Soulignons la présence d’une conclusion générale, qui permet de présenter les convergences entre les fêtes et leur évolution. Outre la fragmentation grandissante des fêtes et des identités francophones déjà soulignée, Belliveau et Martel remarquent le rôle central et l’agentivité des participants dans la constitution et la signification des fêtes, mais aussi dans le rejet des activités et des rituels de celles-ci. Lorsqu’une célébration ne colle plus, lorsque les conjonctures politiques changent, les fêtes doivent aussi changer, au risque d’être abandonnées. Au-delà des efforts plus ou moins avoués d’affirmation nationale dans le très long terme, c’est la transformation même de la manière de célébrer qui saute aux yeux. La commercialisation des fêtes et l’organisation de mégaspectacles deviennent quasiment universelles avec les années 1970 et les exemples s’accumulent de chapitre en chapitre.
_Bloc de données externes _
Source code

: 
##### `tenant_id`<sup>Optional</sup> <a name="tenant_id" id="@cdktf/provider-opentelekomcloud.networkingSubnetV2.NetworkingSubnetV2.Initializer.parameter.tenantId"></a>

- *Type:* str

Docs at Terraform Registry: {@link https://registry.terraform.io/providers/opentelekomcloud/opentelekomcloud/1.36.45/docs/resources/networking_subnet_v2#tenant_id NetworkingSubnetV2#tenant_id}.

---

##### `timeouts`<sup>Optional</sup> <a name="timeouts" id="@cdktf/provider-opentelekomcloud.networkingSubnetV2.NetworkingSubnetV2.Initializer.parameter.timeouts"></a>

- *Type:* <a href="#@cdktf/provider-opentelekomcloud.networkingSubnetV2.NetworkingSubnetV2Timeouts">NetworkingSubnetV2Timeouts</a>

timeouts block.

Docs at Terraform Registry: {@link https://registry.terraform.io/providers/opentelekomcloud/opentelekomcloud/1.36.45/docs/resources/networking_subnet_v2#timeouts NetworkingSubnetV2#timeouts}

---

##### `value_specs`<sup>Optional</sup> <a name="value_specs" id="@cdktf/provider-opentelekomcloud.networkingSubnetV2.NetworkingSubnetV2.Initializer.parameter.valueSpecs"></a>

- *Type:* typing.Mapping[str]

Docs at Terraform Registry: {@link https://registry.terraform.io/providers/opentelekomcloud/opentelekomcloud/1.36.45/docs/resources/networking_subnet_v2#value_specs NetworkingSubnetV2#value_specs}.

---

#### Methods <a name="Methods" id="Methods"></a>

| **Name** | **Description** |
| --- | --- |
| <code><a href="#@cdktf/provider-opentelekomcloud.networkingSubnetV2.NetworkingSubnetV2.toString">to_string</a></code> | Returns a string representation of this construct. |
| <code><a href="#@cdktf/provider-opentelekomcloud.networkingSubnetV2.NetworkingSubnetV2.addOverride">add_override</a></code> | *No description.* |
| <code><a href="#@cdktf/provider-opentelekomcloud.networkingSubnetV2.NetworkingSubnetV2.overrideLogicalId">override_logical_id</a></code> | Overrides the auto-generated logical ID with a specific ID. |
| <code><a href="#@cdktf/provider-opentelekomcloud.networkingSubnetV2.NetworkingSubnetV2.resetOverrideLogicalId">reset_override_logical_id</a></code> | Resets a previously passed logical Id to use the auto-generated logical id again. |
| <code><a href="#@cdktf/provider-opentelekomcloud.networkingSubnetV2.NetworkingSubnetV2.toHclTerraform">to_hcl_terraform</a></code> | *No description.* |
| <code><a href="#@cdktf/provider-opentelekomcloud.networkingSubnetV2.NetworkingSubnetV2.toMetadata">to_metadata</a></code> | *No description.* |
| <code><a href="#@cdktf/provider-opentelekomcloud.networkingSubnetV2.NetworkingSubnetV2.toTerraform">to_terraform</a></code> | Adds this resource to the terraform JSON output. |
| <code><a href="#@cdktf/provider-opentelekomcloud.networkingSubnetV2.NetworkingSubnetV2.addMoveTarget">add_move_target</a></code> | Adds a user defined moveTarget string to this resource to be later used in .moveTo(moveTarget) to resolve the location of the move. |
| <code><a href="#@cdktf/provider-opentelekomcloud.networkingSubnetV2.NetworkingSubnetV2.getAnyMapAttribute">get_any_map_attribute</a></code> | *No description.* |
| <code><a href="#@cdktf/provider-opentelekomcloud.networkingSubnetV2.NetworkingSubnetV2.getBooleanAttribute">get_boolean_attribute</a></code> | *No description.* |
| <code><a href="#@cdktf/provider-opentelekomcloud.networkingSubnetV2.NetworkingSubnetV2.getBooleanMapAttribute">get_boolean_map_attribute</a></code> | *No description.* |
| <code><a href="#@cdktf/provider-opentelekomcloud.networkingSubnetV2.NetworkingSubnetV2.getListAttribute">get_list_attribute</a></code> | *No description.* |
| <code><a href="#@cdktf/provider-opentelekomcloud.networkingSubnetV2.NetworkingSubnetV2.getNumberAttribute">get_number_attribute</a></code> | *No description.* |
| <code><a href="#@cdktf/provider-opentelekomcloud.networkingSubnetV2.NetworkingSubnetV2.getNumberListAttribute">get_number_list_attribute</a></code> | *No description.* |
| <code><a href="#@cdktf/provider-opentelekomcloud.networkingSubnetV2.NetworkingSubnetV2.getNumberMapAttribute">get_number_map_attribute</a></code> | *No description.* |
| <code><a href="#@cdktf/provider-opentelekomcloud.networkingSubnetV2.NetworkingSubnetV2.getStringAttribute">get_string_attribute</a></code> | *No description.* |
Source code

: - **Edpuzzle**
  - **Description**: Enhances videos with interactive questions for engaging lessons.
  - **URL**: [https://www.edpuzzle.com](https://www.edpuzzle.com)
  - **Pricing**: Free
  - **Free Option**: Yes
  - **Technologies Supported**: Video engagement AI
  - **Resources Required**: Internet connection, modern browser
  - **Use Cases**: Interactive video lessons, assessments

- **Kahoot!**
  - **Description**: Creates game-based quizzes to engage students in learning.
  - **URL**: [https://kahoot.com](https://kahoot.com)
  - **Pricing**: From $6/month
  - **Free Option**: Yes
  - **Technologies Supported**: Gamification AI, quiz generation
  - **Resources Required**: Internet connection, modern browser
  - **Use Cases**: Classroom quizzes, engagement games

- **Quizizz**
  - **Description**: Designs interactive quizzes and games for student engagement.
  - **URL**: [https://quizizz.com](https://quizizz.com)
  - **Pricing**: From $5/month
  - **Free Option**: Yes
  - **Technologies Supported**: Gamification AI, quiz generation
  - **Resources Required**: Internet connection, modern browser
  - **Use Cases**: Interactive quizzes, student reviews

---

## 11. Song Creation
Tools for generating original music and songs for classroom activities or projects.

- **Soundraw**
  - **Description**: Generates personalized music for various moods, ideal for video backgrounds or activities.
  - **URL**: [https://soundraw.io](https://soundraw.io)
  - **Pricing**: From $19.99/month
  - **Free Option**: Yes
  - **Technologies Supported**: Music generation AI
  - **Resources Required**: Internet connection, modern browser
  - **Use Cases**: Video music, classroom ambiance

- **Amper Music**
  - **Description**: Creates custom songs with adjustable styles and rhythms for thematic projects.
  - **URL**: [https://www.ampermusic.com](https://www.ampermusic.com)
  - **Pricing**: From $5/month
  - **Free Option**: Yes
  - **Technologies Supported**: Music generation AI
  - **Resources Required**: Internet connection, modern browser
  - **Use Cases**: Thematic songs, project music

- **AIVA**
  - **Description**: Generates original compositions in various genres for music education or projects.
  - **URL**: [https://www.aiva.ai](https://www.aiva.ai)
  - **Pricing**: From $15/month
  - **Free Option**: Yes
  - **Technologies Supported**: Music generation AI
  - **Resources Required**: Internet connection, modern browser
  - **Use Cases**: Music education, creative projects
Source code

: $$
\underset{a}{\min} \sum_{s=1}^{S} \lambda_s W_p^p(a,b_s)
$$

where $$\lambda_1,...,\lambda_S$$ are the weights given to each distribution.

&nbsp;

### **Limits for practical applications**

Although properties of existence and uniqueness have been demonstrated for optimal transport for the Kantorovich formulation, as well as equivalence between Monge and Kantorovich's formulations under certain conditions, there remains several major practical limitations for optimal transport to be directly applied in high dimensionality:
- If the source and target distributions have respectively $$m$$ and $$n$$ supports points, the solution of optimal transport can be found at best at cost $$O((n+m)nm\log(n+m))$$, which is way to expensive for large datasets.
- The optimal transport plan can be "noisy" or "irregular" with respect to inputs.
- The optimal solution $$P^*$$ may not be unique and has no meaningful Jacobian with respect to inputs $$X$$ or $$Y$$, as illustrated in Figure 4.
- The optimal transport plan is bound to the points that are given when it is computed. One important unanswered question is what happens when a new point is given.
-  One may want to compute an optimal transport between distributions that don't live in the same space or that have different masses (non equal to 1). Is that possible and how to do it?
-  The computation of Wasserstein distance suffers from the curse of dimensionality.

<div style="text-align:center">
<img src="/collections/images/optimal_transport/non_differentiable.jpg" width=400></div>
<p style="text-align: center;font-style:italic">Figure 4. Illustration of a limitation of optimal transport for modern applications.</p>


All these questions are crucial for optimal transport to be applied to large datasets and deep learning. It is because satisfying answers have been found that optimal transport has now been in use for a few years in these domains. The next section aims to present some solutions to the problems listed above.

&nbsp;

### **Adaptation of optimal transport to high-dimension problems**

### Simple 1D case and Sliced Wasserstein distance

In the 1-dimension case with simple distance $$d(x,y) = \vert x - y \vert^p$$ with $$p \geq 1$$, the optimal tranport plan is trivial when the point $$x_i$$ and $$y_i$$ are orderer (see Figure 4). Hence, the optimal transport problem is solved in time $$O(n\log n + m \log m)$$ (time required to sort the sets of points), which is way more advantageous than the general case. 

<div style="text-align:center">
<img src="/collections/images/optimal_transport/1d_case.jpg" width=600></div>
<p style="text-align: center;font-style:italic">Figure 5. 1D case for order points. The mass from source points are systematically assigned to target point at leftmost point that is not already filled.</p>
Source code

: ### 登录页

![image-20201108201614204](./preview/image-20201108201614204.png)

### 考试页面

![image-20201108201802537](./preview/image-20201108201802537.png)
La conclusion générale permet aussi à Belliveau et Martel d’admettre, tard et trop brièvement, ce qu’ils nomment leurs « angles morts » (p. 289), soit l’absence des femmes et des autochtones dans les chapitres, mais aussi parmi les contributeurs, ce qui cause des silences inconfortables. Le sexisme et le colonialisme inhérents à tout discours national en Amérique du Nord, y compris au Québec et en Acadie, sont complètement absents de l’analyse. Soit ! très peu d’études en ont tenu en compte jusqu’à présent (N.V. Nelles étant une rare exception), ce qui ne facilite pas la synthèse. Cependant, un plus grand soin, ou du moins une plus longue explication, aurait été de mise. Comme tous les discours nationaux, les discours nationaux canadiens-français et acadiens sont construits sur l’exclusion de l’Autre. Malheureusement, même le chapitre de Gagnon sur le 24 juin au Québec au 20e siècle, où il démontre comment la fête peine à attirer les non-Canadiens français, explique mal ces fractures idéologiques. Dans un ouvrage de si haute qualité, cette lacune est décevante.